Although HIV serology is not routinely included in initial ILD evaluation, our case highlights its importance when the cause remains undetermined. Non-specific extra-pulmonary signs, such as persistent diarrhoea and leuco lymphopenia, raised a high index of suspicion and led to HIV testing, which ultimately revealed the underlying infection. This critical finding significantly altered patient management: it confirmed HIV infection, guided appropriate treatment of the associated PJP and most importantly, helped avoid a surgical lung biopsy, an invasive procedure with significant risks.
Similar diagnostic scenarios have been reported in the literature. In several published cases, pneumocystis infection initially presented as unexplained ILD in patients whose HIV status was unknown at presentation (4). In such situations, the absence of obvious immunosuppression may delay the consideration of opportunistic infections. Furthermore, some authors have highlighted that early HIV infection may yield false-negative serological test results during the diagnostic window period, which may further complicate the diagnostic process when evaluating unexplained interstitial lung abnormalities (5).
In our patient, treatment was initiated promptly with high-dose trimethoprim-sulphamethoxazole, the standard of care for pneumocystis pneumonia (11). This approach led to clinical improvement, underscoring the importance of early diagnosis and management in atypical presentations such as ours.

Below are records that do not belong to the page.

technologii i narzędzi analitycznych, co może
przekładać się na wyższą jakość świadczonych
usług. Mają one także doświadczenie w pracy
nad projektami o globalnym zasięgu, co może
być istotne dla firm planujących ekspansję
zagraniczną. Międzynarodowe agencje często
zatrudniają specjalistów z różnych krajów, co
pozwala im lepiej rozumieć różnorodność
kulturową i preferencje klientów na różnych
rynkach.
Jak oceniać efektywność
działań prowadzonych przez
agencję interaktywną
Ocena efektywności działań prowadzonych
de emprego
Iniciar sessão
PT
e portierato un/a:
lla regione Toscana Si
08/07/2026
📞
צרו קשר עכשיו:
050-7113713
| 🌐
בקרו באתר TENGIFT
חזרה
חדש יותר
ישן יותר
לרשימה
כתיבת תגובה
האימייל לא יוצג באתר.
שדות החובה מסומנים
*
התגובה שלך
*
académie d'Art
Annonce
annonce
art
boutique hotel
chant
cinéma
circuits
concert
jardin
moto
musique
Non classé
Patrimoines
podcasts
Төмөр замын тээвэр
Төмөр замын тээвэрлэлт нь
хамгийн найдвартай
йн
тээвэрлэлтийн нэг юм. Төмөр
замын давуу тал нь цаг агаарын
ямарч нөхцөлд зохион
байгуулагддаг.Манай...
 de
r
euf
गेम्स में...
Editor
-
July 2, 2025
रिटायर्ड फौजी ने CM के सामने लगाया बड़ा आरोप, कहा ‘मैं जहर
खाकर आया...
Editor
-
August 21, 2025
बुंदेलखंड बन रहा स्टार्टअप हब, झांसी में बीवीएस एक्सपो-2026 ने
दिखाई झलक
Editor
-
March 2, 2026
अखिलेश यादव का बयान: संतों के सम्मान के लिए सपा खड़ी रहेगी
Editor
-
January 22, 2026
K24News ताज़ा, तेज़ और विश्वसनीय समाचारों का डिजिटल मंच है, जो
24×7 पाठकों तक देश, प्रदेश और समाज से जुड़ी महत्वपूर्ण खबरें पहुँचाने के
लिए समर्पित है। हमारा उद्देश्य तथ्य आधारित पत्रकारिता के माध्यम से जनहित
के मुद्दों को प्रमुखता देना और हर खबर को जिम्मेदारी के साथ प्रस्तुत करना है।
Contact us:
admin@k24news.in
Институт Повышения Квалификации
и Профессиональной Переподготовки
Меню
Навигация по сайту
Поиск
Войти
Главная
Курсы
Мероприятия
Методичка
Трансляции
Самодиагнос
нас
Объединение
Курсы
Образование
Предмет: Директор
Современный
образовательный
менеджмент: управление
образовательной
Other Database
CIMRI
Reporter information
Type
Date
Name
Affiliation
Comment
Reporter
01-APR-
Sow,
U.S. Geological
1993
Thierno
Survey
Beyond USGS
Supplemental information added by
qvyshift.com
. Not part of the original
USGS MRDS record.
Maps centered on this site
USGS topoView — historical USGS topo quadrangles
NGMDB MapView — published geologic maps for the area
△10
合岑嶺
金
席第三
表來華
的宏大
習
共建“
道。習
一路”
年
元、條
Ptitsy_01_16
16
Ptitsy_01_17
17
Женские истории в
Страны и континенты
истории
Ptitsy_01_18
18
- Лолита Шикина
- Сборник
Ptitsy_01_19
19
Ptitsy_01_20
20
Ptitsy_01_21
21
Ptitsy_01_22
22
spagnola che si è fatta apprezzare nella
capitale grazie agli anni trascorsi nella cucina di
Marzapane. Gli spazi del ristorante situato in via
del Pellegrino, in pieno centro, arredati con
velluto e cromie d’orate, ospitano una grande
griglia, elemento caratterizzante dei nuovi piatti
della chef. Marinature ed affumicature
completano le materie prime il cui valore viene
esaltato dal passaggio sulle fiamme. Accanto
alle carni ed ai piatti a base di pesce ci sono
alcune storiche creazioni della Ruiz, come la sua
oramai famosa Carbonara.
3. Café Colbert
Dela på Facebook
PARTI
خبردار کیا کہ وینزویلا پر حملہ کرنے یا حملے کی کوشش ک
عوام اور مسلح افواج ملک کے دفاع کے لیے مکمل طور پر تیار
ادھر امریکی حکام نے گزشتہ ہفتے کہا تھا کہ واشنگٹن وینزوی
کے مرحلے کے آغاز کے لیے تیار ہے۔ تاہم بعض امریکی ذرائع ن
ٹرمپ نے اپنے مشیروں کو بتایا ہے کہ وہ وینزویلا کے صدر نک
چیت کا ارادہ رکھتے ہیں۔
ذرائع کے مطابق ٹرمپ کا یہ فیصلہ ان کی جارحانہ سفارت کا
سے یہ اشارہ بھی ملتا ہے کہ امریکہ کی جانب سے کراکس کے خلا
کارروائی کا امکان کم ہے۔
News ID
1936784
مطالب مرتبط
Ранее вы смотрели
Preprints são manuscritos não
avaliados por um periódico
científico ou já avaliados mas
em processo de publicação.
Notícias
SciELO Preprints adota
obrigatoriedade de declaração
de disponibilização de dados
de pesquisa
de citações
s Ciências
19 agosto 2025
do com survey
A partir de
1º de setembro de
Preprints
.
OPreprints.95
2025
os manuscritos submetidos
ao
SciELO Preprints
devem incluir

Pneumocystis pneumonia may present with atypical clinical and radiological features, occasionally mimicking ILD. This diagnostic overlap represents an important pitfall, particularly in young patients presenting with unexplained respiratory symptoms and ground-glass abnormalities on imaging. Our case highlights the importance of considering opportunistic infections in the differential diagnosis of ILD of unknown aetiology. In this context, HIV screening should be systematically performed, as its identification may profoundly alter the diagnostic strategy and management. Early recognition of pneumocystis infection allows timely initiation of appropriate antimicrobial and antiretroviral therapy and may prevent unnecessary invasive procedures, ultimately improving patient outcomes.